-------- Document segment --------
As I approached, I prayed, “Lord, be present in this moment. Let your love and grace present in the sharing of the bread and the cup in such a way that we are all sense your Spirit at work among us. Amen.”

I drove down the alley to what appears to be the main entrance of the facility. I brought with me the elements I had packed. Three pre-packaged and sealed communion servings were loaded into three plastic easter eggs to make the transport of the elements easier and were sitting on the passenger seat of my car. I had no idea why I packed three servings, I just felt led to do so.

I get out. “Are you the one bringing us communion?” my new friend yells out.

“I am. Do your friends want to share with us?”

“Yes, two of my friends heard and want to do communion too.”

So, I get out all three Easter eggs containing the elements of the Lord’s Supper. I read through I Corinthians 11.

“The body of Christ, broken for you,” I proclaim. Then I help each one of them open their wafer off the top of the cup.

“This is the new covenant in my blood,” I say, and help them with the cup.

It was a sacred moment. Three adults, each with challenges that make it hard for them to live independently, stood hungry for the inbreaking of the transcendent God into their lives. Having the body and blood smuggled to them through a back alley delivery, they experienced the love of Christ in the ritual of the Lord’s Supper.  Through presence of the church in delivering and sharing this moment with them, and in their longing for a tactile way to connect with the grace of God, the Spirit of God broke through in a powerful way as four people shared communion in a parking lot on Sixth Street and Willow.
--------
Exercise instructions: Quote the passage about the parking-lot communion word for word, starting at "As I approached, I" and ending at "led to do so.". Rely only on the passage about the parking-lot communion.
-------- Provided data --------
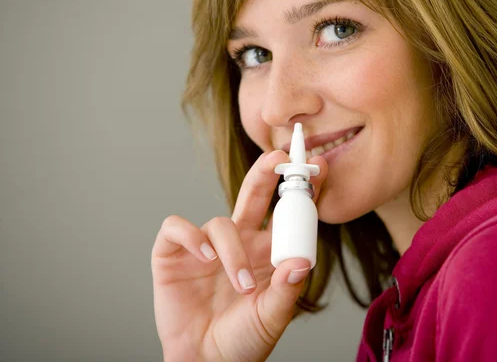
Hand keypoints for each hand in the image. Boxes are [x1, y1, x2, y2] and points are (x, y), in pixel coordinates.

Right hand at [151, 150, 327, 360]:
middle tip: (279, 158)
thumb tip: (301, 261)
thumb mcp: (272, 317)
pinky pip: (177, 228)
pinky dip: (190, 236)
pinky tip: (204, 257)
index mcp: (267, 251)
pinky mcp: (173, 254)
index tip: (320, 166)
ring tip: (241, 286)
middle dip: (266, 173)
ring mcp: (206, 246)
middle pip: (253, 195)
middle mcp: (239, 241)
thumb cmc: (243, 339)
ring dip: (233, 251)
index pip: (286, 212)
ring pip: (221, 223)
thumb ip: (287, 291)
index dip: (301, 189)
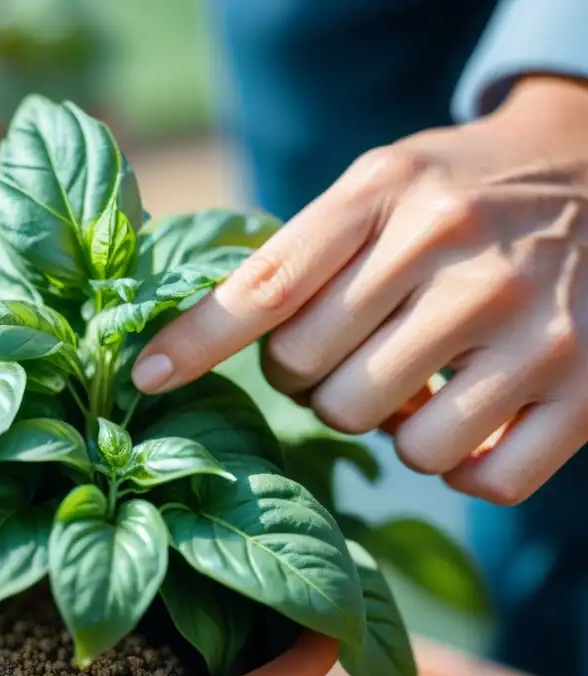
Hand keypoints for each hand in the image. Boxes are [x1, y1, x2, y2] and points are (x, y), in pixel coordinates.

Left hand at [132, 76, 587, 504]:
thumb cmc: (457, 193)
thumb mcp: (378, 182)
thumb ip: (300, 250)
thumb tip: (194, 336)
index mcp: (389, 193)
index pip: (268, 285)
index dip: (196, 341)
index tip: (145, 380)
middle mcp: (458, 253)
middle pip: (314, 378)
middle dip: (310, 381)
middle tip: (346, 351)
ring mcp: (529, 325)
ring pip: (395, 438)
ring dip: (386, 424)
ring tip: (411, 379)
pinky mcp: (587, 389)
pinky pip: (483, 480)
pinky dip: (461, 466)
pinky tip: (470, 419)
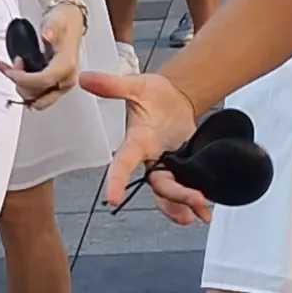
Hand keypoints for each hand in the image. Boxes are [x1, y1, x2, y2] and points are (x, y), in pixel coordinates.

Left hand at [0, 0, 88, 109]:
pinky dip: (22, 86)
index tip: (11, 70)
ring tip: (13, 66)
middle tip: (13, 66)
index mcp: (68, 66)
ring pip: (36, 98)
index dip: (24, 79)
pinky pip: (35, 94)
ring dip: (20, 86)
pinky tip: (12, 72)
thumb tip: (47, 34)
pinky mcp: (54, 86)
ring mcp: (61, 85)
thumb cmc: (62, 22)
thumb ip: (51, 28)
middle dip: (22, 85)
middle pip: (40, 97)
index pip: (45, 81)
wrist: (69, 22)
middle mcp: (66, 79)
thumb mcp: (56, 20)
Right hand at [86, 68, 208, 220]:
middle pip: (157, 184)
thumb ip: (113, 86)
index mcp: (137, 141)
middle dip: (175, 195)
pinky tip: (207, 214)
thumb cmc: (153, 94)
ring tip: (202, 213)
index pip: (122, 163)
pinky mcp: (182, 167)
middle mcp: (150, 158)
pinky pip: (184, 188)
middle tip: (195, 199)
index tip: (113, 199)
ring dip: (183, 205)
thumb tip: (84, 78)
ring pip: (170, 193)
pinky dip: (196, 204)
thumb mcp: (137, 85)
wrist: (175, 98)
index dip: (116, 181)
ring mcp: (166, 165)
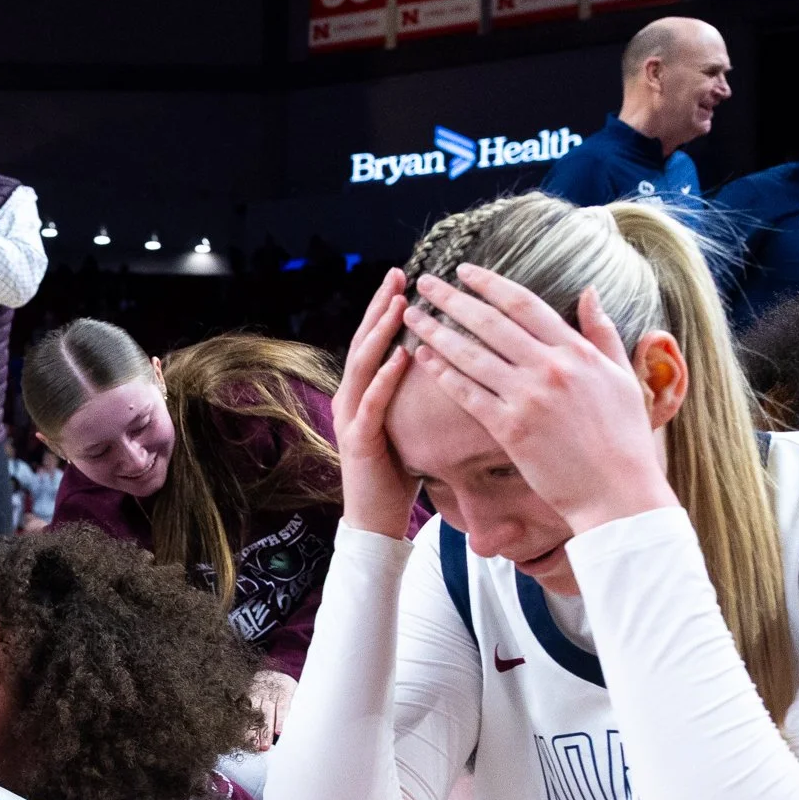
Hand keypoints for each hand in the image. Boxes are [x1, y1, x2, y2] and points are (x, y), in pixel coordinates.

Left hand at [247, 669, 297, 751]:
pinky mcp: (284, 694)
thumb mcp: (253, 689)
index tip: (245, 744)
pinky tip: (279, 732)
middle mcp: (259, 697)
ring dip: (267, 732)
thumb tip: (245, 726)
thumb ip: (249, 705)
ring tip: (266, 746)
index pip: (246, 716)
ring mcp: (272, 696)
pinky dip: (280, 720)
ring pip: (268, 716)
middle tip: (256, 749)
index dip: (246, 730)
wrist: (280, 665)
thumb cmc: (266, 681)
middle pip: (256, 719)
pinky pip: (282, 709)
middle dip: (256, 736)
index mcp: (250, 696)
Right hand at [332, 268, 428, 538]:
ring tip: (398, 304)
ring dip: (380, 332)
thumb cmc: (397, 477)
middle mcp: (350, 400)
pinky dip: (384, 379)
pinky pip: (371, 404)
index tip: (405, 280)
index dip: (386, 309)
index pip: (374, 341)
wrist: (375, 523)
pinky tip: (400, 357)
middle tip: (398, 275)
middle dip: (380, 308)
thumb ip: (416, 397)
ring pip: (362, 365)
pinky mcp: (358, 442)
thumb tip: (448, 368)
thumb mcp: (409, 427)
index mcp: (364, 394)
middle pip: (363, 343)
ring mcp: (350, 419)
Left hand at [407, 266, 679, 534]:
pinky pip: (467, 394)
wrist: (618, 492)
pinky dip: (442, 373)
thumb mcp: (622, 376)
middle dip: (452, 299)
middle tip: (426, 283)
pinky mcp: (510, 430)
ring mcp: (528, 399)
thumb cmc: (624, 437)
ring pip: (471, 355)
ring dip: (436, 332)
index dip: (490, 284)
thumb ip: (602, 332)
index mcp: (577, 351)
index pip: (524, 304)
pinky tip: (422, 357)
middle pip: (490, 323)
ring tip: (411, 315)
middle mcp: (550, 368)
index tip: (465, 271)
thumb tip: (589, 292)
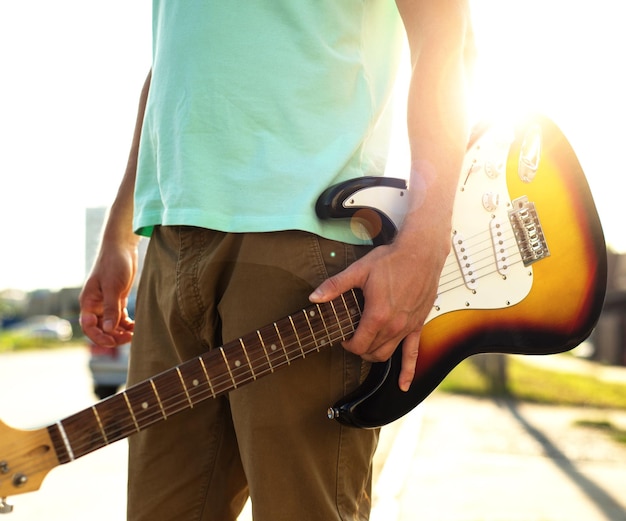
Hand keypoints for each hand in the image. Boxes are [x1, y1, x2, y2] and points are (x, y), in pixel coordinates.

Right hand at [79, 243, 136, 347]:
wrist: (122, 248)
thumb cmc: (114, 264)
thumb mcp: (112, 287)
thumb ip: (110, 309)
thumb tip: (108, 329)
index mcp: (88, 302)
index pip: (88, 327)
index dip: (99, 337)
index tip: (113, 342)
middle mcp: (95, 305)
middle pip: (101, 329)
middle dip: (113, 336)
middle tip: (130, 338)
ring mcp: (106, 303)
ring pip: (111, 325)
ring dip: (121, 332)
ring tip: (134, 333)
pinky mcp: (117, 300)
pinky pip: (120, 318)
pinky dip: (126, 324)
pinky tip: (136, 326)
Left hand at [309, 228, 448, 391]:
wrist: (421, 253)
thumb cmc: (392, 260)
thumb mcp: (359, 270)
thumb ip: (335, 286)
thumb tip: (314, 297)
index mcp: (377, 315)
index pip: (358, 344)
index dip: (347, 344)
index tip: (343, 336)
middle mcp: (394, 326)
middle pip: (371, 352)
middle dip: (358, 349)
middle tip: (352, 339)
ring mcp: (407, 328)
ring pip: (386, 354)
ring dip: (374, 355)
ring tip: (366, 346)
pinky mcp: (418, 325)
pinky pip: (413, 354)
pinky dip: (408, 372)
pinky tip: (403, 385)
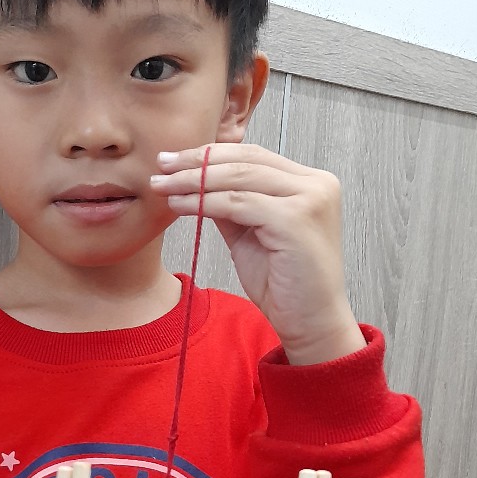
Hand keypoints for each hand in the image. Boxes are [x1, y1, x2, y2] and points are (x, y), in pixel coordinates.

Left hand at [151, 143, 365, 364]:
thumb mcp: (251, 234)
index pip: (254, 155)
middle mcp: (316, 184)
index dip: (211, 154)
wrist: (310, 323)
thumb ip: (232, 204)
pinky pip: (238, 204)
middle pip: (245, 160)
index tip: (174, 159)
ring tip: (162, 186)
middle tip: (160, 166)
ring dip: (194, 180)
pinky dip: (204, 202)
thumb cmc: (284, 284)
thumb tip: (193, 181)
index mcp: (309, 183)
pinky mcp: (296, 220)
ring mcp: (310, 199)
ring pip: (239, 178)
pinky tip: (179, 205)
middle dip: (197, 162)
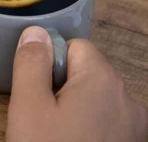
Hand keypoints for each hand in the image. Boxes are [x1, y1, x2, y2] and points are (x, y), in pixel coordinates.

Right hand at [7, 26, 147, 141]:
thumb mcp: (28, 107)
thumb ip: (31, 63)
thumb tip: (35, 32)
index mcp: (102, 81)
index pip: (74, 46)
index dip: (49, 63)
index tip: (37, 91)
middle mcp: (128, 99)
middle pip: (88, 73)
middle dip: (61, 87)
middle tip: (42, 118)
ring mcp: (135, 127)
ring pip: (97, 100)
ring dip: (75, 110)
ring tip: (56, 137)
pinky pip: (108, 123)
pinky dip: (90, 129)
--------
Problem solution:
As I approached, I prayed, “Lord, be present in this moment. Let your love and grace present in the sharing of the bread and the cup in such a way that we are all sense your Spirit at work among us. Amen.”

I drove down the alley to what appears to be the main entrance of the facility. I brought with me the elements I had packed. Three pre-packaged and sealed communion servings were loaded into three plastic easter eggs to make the transport of the elements easier and were sitting on the passenger seat of my car. I had no idea why I packed three servings, I just felt led to do so.